= Task requirements =
Continue the account below about making a mantelpiece from a leftover piece of oak, picking up after its final sentence.

We now have our new boiler and gas fire in and working, replacing the
old back boiler. We have had the fire set in a chunk of slate which
looks pretty good, so I now need to install some sort of mantelpiece so
we have somewhere for the clock to sit.

After looking round a couple of warehouses, it became obvious that
getting a plank and fettling it myself would look better, so, In between
showers I dashed out to the shed and rooted round. To my amazement I
found a piece of oak left over from the boatbuilding exercise 25 years
ago. It will have originally have been purchased in about 1955 when the
original owner of the plans bought the materials, and a late uncle of
mine thought it was probably Spanish oak because of the colour.

On the boat we epoxied over it and then covered with paint or varnish
depending on whether sunlight would press on it. It has yellowed quite
nicely there.

= Listed records =
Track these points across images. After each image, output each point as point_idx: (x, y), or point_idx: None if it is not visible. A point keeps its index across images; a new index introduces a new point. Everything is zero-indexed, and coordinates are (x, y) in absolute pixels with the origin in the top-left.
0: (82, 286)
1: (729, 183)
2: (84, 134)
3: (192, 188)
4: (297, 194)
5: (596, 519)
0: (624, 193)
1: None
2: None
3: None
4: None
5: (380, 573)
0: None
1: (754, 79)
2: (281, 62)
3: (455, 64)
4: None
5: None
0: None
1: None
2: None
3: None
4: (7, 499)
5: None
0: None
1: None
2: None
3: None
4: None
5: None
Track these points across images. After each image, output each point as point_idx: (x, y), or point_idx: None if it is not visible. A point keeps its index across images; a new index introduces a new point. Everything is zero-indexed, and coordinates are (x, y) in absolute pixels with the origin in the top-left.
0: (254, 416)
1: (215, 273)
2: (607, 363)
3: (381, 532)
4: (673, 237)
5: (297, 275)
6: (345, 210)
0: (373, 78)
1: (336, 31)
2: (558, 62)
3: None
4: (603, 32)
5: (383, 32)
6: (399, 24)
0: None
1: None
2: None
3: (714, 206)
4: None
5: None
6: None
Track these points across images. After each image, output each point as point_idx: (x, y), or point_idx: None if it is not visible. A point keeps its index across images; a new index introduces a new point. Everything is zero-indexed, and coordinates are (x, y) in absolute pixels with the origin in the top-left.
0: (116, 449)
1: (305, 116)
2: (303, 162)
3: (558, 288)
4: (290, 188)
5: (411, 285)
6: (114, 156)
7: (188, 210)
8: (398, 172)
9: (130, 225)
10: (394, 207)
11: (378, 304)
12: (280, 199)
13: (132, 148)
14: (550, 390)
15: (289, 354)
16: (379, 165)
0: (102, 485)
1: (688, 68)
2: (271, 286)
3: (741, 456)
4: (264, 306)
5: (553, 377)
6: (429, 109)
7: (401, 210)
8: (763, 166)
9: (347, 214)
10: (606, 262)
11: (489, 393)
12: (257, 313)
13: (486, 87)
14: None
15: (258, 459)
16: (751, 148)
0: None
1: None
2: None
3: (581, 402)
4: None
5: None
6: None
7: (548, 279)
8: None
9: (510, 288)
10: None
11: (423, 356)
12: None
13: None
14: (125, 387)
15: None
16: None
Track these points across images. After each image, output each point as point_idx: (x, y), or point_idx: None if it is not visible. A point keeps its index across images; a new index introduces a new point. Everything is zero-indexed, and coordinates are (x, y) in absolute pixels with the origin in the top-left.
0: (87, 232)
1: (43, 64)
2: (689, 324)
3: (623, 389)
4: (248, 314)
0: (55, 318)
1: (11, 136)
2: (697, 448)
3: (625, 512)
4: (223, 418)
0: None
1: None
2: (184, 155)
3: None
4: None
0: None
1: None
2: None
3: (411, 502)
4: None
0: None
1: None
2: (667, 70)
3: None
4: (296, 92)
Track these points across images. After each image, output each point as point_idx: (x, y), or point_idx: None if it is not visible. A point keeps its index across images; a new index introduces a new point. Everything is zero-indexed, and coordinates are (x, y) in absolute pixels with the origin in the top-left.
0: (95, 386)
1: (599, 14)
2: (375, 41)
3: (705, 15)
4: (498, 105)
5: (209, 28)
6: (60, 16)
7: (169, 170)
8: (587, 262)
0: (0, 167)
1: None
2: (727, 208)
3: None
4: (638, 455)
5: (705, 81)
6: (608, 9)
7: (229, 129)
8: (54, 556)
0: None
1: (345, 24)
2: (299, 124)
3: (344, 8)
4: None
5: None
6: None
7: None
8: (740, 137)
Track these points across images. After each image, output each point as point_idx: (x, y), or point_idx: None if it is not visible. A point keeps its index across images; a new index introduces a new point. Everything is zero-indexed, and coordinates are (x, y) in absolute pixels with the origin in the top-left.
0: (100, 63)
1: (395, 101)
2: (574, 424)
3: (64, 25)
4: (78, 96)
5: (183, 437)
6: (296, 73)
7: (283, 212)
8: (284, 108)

= Answer to this problem =
So, is there any view on what is likely to work best in a house? Much
info on the 'net seems to say that some sort of oil would be
appropriate, but there isn't really enough spare to set a sensible area,
and I haven't found any sort of info about what happens to the colour
when the oil is applied. I'm tempted to just bung on some sort of
varnish and hope.

The other complication is that the hearth has a mahogany or similar
surround, so we have been holding up oak then mahogany. Eiter would look
good, but the oak has more memories.

Finally, are the floating shelf prongs as sold on ebay and elsewhere any
good for quite a heavy mantelpiece? We would probably have to set them
either side of the fire opening to get thick enough and stable enough
brickwork. Are they likely to droop or fail over the years.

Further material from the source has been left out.